• **EXERCISE TASK**: Copy exactly the part of the entries below that begins with the line containing "family: Acanthaceae" and ends with the line containing "order: Asterales", including both of those lines.

• **RECORDS SUPPLIED**:
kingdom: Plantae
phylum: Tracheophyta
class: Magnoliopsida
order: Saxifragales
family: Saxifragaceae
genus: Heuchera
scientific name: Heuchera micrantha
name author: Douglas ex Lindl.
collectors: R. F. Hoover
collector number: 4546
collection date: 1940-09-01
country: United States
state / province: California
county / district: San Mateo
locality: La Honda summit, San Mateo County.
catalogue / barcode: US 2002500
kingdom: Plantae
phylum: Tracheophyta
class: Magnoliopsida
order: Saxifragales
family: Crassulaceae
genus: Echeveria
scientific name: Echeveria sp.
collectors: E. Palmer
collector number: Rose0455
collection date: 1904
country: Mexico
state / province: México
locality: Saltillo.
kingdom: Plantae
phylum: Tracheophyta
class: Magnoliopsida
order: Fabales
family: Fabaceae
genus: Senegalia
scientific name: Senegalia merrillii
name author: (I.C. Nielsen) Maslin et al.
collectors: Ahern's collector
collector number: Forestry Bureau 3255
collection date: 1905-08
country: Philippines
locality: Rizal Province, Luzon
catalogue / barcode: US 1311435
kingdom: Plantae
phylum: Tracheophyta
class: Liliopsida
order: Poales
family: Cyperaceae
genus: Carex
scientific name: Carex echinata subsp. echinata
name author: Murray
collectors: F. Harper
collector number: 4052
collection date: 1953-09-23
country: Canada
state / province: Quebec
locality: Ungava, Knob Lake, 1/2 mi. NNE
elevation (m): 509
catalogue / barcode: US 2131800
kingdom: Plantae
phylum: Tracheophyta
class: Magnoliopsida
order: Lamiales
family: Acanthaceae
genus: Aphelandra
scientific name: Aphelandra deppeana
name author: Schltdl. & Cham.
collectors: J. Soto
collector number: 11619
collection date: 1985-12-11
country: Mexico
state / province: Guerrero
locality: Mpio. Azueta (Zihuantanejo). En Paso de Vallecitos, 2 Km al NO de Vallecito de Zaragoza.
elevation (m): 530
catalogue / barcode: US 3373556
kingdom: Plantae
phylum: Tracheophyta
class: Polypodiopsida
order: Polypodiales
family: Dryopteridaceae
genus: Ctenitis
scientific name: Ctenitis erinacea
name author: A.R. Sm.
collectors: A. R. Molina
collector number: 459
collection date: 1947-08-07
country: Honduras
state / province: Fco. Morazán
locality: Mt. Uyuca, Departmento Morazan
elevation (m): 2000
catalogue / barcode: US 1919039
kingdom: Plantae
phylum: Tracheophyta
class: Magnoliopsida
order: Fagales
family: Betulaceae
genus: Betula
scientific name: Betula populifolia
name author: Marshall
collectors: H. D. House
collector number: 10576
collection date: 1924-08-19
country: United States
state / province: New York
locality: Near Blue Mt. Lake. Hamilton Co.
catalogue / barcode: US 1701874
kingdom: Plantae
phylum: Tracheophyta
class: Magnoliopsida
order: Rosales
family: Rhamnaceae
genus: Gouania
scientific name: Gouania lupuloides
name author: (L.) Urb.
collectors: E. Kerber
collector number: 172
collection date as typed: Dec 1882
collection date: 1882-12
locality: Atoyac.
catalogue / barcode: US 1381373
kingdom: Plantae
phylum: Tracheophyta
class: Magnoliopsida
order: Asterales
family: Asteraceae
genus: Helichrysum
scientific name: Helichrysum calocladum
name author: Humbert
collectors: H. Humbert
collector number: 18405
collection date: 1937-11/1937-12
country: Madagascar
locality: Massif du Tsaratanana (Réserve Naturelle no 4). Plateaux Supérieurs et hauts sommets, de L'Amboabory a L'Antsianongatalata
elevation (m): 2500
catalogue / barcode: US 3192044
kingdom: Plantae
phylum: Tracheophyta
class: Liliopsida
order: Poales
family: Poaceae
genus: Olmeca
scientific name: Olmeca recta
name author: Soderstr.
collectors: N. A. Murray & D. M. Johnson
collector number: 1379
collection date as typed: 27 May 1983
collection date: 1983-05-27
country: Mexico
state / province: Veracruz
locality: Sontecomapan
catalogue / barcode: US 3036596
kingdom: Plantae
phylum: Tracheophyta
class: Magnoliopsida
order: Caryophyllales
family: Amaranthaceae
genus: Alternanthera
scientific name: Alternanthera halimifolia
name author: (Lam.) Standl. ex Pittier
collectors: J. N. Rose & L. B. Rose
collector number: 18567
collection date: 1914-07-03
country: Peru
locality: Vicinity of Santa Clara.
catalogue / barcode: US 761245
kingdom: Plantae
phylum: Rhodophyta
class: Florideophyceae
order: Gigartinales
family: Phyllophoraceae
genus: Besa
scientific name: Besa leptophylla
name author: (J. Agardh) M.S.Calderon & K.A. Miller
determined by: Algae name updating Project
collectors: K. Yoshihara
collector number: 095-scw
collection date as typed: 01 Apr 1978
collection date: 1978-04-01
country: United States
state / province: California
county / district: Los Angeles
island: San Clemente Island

• **RESPONSE TO THIS EXERCISE**:
family: Acanthaceae
genus: Aphelandra
scientific name: Aphelandra deppeana
name author: Schltdl. & Cham.
collectors: J. Soto
collector number: 11619
collection date: 1985-12-11
country: Mexico
state / province: Guerrero
locality: Mpio. Azueta (Zihuantanejo). En Paso de Vallecitos, 2 Km al NO de Vallecito de Zaragoza.
elevation (m): 530
catalogue / barcode: US 3373556
kingdom: Plantae
phylum: Tracheophyta
class: Polypodiopsida
order: Polypodiales
family: Dryopteridaceae
genus: Ctenitis
scientific name: Ctenitis erinacea
name author: A.R. Sm.
collectors: A. R. Molina
collector number: 459
collection date: 1947-08-07
country: Honduras
state / province: Fco. Morazán
locality: Mt. Uyuca, Departmento Morazan
elevation (m): 2000
catalogue / barcode: US 1919039
kingdom: Plantae
phylum: Tracheophyta
class: Magnoliopsida
order: Fagales
family: Betulaceae
genus: Betula
scientific name: Betula populifolia
name author: Marshall
collectors: H. D. House
collector number: 10576
collection date: 1924-08-19
country: United States
state / province: New York
locality: Near Blue Mt. Lake. Hamilton Co.
catalogue / barcode: US 1701874
kingdom: Plantae
phylum: Tracheophyta
class: Magnoliopsida
order: Rosales
family: Rhamnaceae
genus: Gouania
scientific name: Gouania lupuloides
name author: (L.) Urb.
collectors: E. Kerber
collector number: 172
collection date as typed: Dec 1882
collection date: 1882-12
locality: Atoyac.
catalogue / barcode: US 1381373
kingdom: Plantae
phylum: Tracheophyta
class: Magnoliopsida
order: Asterales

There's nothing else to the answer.